Exercise details: From the line containing "Not Available" through the last line of the records, print every line exactly and nothing more.

Records provided:
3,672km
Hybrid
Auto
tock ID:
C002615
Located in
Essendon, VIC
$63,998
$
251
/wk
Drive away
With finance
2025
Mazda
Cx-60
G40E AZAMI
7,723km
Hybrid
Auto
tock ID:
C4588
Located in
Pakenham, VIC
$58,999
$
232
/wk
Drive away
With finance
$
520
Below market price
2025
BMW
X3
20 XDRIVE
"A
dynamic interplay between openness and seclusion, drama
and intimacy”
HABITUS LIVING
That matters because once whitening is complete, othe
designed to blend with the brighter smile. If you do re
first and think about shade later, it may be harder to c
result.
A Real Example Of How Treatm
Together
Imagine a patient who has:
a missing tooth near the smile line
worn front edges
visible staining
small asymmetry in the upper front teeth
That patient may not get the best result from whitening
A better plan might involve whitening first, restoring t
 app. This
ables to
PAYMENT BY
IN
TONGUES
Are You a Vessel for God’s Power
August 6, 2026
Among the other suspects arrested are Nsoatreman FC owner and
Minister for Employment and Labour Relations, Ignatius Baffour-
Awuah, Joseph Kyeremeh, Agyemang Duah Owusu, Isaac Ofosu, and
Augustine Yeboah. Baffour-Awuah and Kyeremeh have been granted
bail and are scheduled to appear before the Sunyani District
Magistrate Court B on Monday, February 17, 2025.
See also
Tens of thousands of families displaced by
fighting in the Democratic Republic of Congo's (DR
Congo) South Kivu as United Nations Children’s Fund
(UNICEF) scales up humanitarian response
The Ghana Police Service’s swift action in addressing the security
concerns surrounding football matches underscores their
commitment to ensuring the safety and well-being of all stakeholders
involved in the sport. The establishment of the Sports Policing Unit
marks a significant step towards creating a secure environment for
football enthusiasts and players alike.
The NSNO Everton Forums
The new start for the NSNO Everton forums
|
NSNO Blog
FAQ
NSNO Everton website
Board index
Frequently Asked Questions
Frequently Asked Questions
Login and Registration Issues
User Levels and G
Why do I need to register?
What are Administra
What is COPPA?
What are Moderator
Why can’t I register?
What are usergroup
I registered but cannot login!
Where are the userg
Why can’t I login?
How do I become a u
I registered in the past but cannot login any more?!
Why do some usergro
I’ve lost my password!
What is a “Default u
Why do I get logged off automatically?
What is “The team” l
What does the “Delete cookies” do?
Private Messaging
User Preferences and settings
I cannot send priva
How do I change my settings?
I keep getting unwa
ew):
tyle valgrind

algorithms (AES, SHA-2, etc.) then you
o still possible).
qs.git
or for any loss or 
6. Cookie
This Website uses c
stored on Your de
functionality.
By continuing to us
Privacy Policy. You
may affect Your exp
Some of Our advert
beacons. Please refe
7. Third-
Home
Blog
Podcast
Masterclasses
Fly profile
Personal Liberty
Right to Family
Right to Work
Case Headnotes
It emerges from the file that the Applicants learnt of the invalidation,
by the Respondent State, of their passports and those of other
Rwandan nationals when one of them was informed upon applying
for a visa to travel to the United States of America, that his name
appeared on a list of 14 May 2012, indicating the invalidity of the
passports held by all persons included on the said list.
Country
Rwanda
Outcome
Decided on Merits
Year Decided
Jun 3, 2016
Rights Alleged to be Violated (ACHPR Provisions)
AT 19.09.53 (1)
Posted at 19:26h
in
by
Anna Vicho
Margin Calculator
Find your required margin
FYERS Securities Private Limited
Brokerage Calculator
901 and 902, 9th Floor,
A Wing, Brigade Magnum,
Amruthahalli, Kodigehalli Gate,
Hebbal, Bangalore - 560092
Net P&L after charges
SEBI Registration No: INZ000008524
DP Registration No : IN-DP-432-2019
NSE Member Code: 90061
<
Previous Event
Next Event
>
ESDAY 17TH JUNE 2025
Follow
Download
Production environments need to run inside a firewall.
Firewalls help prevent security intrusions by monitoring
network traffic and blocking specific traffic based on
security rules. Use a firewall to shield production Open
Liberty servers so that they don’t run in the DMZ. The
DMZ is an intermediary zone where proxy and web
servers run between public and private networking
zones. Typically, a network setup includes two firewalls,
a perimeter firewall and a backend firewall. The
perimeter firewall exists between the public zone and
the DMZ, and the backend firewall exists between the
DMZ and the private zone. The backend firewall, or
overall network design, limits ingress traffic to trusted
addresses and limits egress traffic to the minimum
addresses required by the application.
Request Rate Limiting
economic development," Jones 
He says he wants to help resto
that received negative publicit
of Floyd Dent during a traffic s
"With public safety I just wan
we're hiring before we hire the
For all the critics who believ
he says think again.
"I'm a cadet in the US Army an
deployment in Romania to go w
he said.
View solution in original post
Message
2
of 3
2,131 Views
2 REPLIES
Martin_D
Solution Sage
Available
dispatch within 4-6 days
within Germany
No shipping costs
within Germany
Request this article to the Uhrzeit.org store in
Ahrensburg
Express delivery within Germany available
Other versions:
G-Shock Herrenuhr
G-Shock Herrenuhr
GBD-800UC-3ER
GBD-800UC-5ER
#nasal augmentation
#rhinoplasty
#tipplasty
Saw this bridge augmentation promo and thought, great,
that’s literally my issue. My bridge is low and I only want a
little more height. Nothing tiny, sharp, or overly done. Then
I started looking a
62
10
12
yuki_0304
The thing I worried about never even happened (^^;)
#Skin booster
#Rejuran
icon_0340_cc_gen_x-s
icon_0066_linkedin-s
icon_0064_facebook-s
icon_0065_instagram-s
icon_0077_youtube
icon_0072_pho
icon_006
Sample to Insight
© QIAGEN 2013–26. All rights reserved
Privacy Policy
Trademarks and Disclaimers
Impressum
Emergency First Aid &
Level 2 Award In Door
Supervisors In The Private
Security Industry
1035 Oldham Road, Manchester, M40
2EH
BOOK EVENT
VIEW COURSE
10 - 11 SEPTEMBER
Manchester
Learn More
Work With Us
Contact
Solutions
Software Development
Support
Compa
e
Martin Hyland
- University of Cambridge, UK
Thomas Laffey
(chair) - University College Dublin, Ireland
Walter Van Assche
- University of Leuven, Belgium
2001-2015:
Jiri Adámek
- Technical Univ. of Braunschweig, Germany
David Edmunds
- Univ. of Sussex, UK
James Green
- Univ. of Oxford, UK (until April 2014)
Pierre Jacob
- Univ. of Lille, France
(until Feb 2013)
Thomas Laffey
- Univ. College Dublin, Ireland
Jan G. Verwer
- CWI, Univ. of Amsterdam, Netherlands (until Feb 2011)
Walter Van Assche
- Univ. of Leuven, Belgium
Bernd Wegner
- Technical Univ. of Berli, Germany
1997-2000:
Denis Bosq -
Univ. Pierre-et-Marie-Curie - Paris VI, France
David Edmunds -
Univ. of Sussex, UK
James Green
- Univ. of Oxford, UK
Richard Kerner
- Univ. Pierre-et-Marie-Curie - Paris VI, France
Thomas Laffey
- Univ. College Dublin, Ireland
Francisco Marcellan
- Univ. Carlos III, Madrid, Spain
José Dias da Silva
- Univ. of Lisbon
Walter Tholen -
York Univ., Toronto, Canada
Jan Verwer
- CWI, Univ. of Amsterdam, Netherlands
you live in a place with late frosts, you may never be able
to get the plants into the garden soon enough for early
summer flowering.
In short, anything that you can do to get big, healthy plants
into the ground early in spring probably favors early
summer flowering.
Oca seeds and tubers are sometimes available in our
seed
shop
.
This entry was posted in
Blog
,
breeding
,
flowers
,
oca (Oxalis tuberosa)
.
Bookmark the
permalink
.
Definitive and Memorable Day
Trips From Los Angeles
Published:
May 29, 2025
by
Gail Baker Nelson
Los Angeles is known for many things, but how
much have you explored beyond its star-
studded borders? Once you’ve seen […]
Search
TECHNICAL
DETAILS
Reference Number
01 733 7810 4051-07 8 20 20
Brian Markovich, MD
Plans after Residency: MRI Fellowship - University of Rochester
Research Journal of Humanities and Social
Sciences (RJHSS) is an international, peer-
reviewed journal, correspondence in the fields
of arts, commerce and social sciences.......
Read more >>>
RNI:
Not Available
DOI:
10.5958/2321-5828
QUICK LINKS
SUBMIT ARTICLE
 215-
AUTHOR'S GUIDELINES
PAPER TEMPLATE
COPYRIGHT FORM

Written reply:
Not Available
DOI:
10.5958/2321-5828
QUICK LINKS
SUBMIT ARTICLE
 215-
AUTHOR'S GUIDELINES
PAPER TEMPLATE
COPYRIGHT FORM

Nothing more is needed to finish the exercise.